HEYDT creates sculptural works that navigate the boundaries between physical, emotional, and virtual worlds through shadow box dioramas, found object interventions, and virtual reality installations. Her work challenges the constructs that shape our perception of objects, environments, and identities, offering alternative frameworks for understanding. Through these three practices, HEYDT engages in a poetic recontextualization, questioning the stability of origins, essences, and fixed identities. By reframing the discarded, the mundane, and the digital, she disrupts entrenched metaphysical assumptions and opens new interpretive possibilities. Whether through the tactile intimacy of a shadow box, the reinvention of a found object, or the immersive potential of virtual reality, HEYDT’s work invites viewers to reconsider their perceptions and embrace the transformative power of reimagination.

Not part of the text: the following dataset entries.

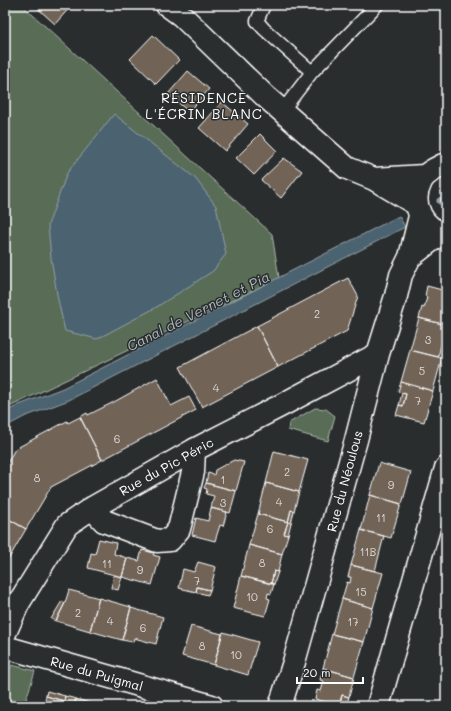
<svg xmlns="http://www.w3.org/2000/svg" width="451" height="711" viewBox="0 0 451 711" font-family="Mali,sans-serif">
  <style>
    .green { fill: #596c56; stroke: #acb6aa }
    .water { fill: #4b636f; stroke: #93a1a9 }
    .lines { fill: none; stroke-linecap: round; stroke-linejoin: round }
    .stream { stroke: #93a1a9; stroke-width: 7 }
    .building { fill: #716357; stroke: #fff }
    .lane-casing { stroke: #fff; stroke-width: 15 }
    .street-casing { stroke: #fff; stroke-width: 25 }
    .lane { stroke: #2a2d2e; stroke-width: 12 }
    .street { stroke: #2a2d2e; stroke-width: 22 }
    .labels { text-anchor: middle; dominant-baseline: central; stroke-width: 3; stroke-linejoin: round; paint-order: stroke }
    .number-label { font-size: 11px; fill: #dcd8d5 }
    .street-label { font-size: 13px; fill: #fff; stroke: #2a2d2e }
    .neighbourhood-label { font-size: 14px; letter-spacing: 1px; fill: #fff; stroke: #2a2d2e }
    .water-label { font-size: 14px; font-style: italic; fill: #aeb9be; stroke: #2a2d2e }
  </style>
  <rect width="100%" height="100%" fill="#2a2d2e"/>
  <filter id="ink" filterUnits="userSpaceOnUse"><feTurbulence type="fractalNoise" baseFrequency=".025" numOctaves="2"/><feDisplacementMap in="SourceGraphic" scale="8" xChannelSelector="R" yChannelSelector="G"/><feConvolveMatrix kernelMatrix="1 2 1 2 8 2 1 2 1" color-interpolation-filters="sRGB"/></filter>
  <g filter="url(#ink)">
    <path class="green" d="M5,5H22L272,234L279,278L5,409Z
      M315,408L326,409L335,416L328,441L288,430L289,423Z
      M12,665L35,671L24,706H5V678Z"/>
    <path class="water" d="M114,114L195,178L216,206L226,254L213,271L155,308L97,339L65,331L58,300L51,258L48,225L67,173Z
      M399,216L405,227L69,400L24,417L5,427V412L19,405L63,388Z"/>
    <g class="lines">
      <path class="stream" d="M440,201L446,198"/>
    </g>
    <path class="building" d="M34,5H72L55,24Z
      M153,35L179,60L156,84L130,59Z
      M188,71L209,89L189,112L168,94Z
      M222,102L248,124L225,151L199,128Z
      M260,134L277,151L254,175L236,158Z
      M284,158L302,171L281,198L261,180Z
      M348,278L358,296L347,331L278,367L257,326Z
      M427,286L446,291V325L419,318L422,307L424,308L427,297L425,296Z
      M419,318L446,325L438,357L410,350Z
      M257,326L278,367L202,407L180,367Z
      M410,350L442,358L433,391L401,382Z
      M157,378L171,406L189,397L196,410L102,460L80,417L87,413L88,415L114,402Z
      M401,382L433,391L424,422L396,415L399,405L403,406L406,394L398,392Z
      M402,393L406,394L403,406L399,405Z
      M80,417L102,460L51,487L26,529L5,517V467L15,449L67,421L68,423Z
      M274,451L308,460L299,492L266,483Z
      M234,460L244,462L236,491L206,483L208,473L214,475L215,470Z
      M379,463L411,472L402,504L370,495Z
      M206,483L236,491L230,513L211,508L214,496L206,494L207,489L204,488Z
      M266,483L299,492L294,511L291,510L288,522L258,514Z
      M370,495L401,504L391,538L361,530Z
      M211,508L227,512L223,526L220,525L215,541L192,535L196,518L208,521Z
      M291,510L294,511L291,523L288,522Z
      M258,514L288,522L284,534L288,535L282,554L249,545Z
      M5,517L26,529L5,565Z
      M288,522L291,523L288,535L284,534Z
      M361,530L384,536L375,571L351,565Z
      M99,539L116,543L114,554L127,558L122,577L88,568L91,553L95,554Z
      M249,545L282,554L278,572L274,571L271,584L241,576Z
      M142,550L154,553L153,555L160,557L152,585L122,577L127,558L139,561Z
      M198,562L216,567L210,590L197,587L196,592L179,588L183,569L194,572Z
      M351,565L383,573L373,608L342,599L347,582L350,583L351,577H348Z
      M274,571L278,572L274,584H271Z
      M114,575L122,577L118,590L111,588Z
      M241,576L274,584L271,594L268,593L267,598L270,599L265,616L233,608Z
      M197,587L210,590L208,595L196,592Z
      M69,590L99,598L90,631L56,621L65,603Z
      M99,598L131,607L122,640L90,631Z
      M342,599L373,608L364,642L332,634Z
      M62,601L65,603L56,621L51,619Z
      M131,608L163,617L156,644L134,638L133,642L122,640Z
      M191,626L222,634L214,665L182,656Z
      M223,632L258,642L248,675L214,665Z
      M332,634L364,642L354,677L323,668Z
      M323,668L354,677L349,697L342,695L339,706L315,699L317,690L321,691L324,681L320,680Z
      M47,691L65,696L64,701L46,696Z
      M342,695L349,697L346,706H339Z
      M46,696L64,701L65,696L76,699L74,706H43Z
      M76,699L100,706H74Z"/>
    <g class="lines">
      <g class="lane-casing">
        <path id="lane" d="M264,5L257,21L264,29L312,72
          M282,111L312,72L377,5"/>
      </g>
      <g class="street-casing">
        <path id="street" d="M167,5L182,16L266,97L347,168L374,179
          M446,165H443C437,168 430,171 425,176C423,178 421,181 420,184C410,204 423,231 446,233
          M416,204L374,179L424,176
          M420,216L410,257L441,233
          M92,508L104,521L157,541L170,540L179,529L193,472L194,450
          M5,633L18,604L67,525L92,508L194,450L280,406L378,354
          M5,647L212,706
          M280,706L294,662L356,440L378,354L396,296L401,275L410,257
          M378,706L446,468"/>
      </g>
      <use href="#lane" class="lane"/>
      <use href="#street" class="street"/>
    </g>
  </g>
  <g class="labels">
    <g class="number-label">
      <text x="317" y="313">2</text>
      <text x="428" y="339">3</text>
      <text x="422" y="370">5</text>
      <text x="216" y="387">4</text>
      <text x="418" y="400">7</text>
      <text x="117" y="438">6</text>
      <text x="287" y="471">2</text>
      <text x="37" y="477">8</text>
      <text x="223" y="479">1</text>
      <text x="391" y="484">9</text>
      <text x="279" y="501">4</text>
      <text x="223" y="502">3</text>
      <text x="381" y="517">11</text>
      <text x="270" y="528">6</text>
      <text x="368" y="551">11B</text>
      <text x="262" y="562">8</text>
      <text x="107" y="563">11</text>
      <text x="140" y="569">9</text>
      <text x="197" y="580">7</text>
      <text x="361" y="591">15</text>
      <text x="252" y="596">10</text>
      <text x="78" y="612">2</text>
      <text x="110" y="620">4</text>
      <text x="353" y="621">17</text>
      <text x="143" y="627">6</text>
      <text x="202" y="645">8</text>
      <text x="236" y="654">10</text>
    </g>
    <g class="street-label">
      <text transform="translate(166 466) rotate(-29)">Rue du Pic Péric</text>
      <text transform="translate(344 481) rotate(-75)">Rue du Néoulous</text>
      <text transform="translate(97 673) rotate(16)">Rue du Puigmal</text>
    </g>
    <g class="neighbourhood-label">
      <text x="204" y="97">RÉSIDENCE<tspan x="204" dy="16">L'ÉCRIN BLANC</tspan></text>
    </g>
    <g class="water-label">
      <text transform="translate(198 311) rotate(-27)">Canal de Vernet et Pia</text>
    </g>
  </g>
  <rect width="451" height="711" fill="none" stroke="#2a2d2e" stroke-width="20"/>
  <rect x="10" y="10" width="431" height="691" fill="none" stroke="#fff" stroke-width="1.5" filter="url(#ink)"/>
  <path d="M297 677v6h66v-6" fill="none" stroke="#ffffff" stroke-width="2"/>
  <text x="303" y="677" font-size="12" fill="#ffffff" stroke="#2a2d2e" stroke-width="3" paint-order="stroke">20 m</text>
</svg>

HEYDT’s found object interventions reimagine discarded consumer goods, challenging notions of utility, value, and cultural significance. Through bricolage, she disrupts their prescribed meanings, subverting normalized contexts and exposing the instability of cultural constructs. Her playful yet critical practice invites viewers to reconsider what society deems worthless or obsolete.
HEYDT pushes the exploration of constructed realities into the digital sphere. Using emerging technologies, she crafts parallel worlds that blur the boundaries between the material and the immaterial. These immersive environments invite viewers to inhabit spaces where perception and interaction are redefined, provoking reflection on the nature of existence and the transformative potential of technology.
HEYDT constructs intimate, miniature worlds that evoke the poetic sensibilities of Joseph Cornell. Using fragments of discarded everyday items, she arranges intricate landscapes that invite introspection and spark questions about identity, memory, and value. These dioramas act as self-contained universes where the mundane transforms, and the boundaries between imagination and materiality dissolve.